MUNANSO UNGUNDO (Casa de la Ceiba): sincretismo Afrocubano de Palo Monte –Regla Bruja-

Jorge Luis Rodriguez (Stage Of The Arts, Inc.) and Beatrice M. De Oca
(Western New Mexico University)

Abstract in English language

MUNANSO UNGUNDO (House of the Ceiba): The Palo Monte -Regla Bruja- Afro-Cuban syncretism.  

To my Tata Cristóbal Orlando, Nicuago Luana; in memoriam.
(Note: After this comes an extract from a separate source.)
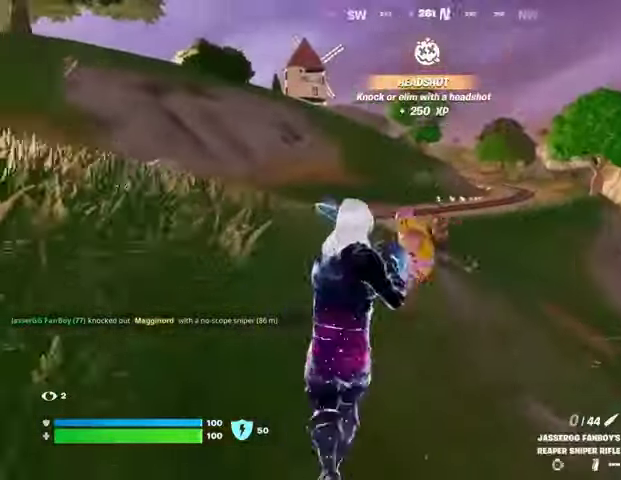
{"buttons": ["R2"], "left_stick": "down-right", "right_stick": "center", "events": [[33, "right_stick", "center"], [67, "R1", "down"], [100, "right_stick", "left"], [167, "R1", "up"], [233, "right_stick", "center"], [400, "right_stick", "up-left"], [467, "R2", "down"], [467, "right_stick", "center"], [500, "left_stick", "down-right"]]}
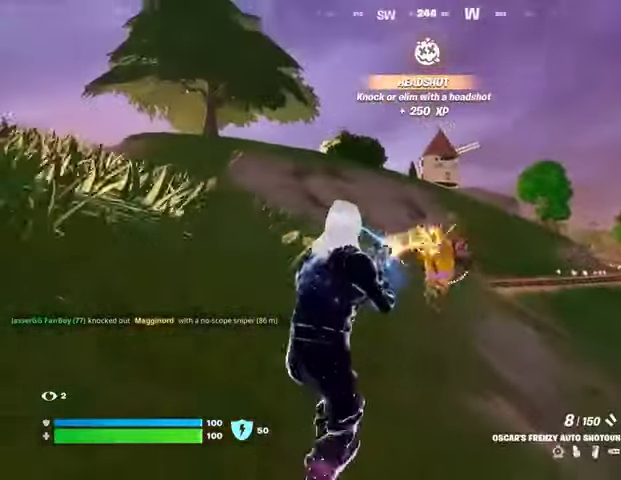
{"buttons": [], "left_stick": "up-left", "right_stick": "left", "events": [[33, "R2", "up"], [100, "L1", "down"], [133, "left_stick", "down-left"], [167, "L1", "up"], [233, "left_stick", "left"], [267, "right_stick", "left"], [333, "L3", "down"], [333, "left_stick", "up-left"], [467, "L3", "up"]]}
During 1997 and 1998 we studied Afro-Cuban ritual music and dances in
Matanzas, Cuba. Also, we facilitated and managed the teaching of Afro-Cuban ritual music and dances in Los Angeles, California. The learning came from Afro-Cuban folk masters and the students in California where 40 non-Cubans and non-practitioners of the Afro-Cuban religions.
We focused on the Lucumi (Yoruba music and dances of the Regla de Ochá) and in the Congo (Bantú music and dances of the Regla de Palo Monte). In the original Lucumí practices an individual will be initiated and receive an Orisha (God) on his/her head; during the ritual ceremonies an initiated may be incorporating under trance the behavior of his Orisha (bajar el Santo) and show particular physical abilities and perform hard movements with total analgesia. The ritual dances are based on the “possession” of the practitioners by each different Orisha.
In the Palo Monte (Regla Conga) practices one medium will became the horse to be mounted by the mpungos (forces) guiding the visit of beings. Those Congo entities will be carried on the shoulders of the medium, not received in the head like the Lucumi Orishas.
The Afro-Cuban syncretism relates the Lucumi Orishas to the Catholic Saints in what is knows today as Santería and the Santería will turn into the syncretism with the Congo Palo Monte, the Arará, the Iyessás and the Society Abakuá.
For example: the Virgen de Regla of Christianity will be Yemayá in Lucumí, Madre de Agua in Congo, Ananú in Arará, Kedibé in Iyessá and Okande in Abakuá.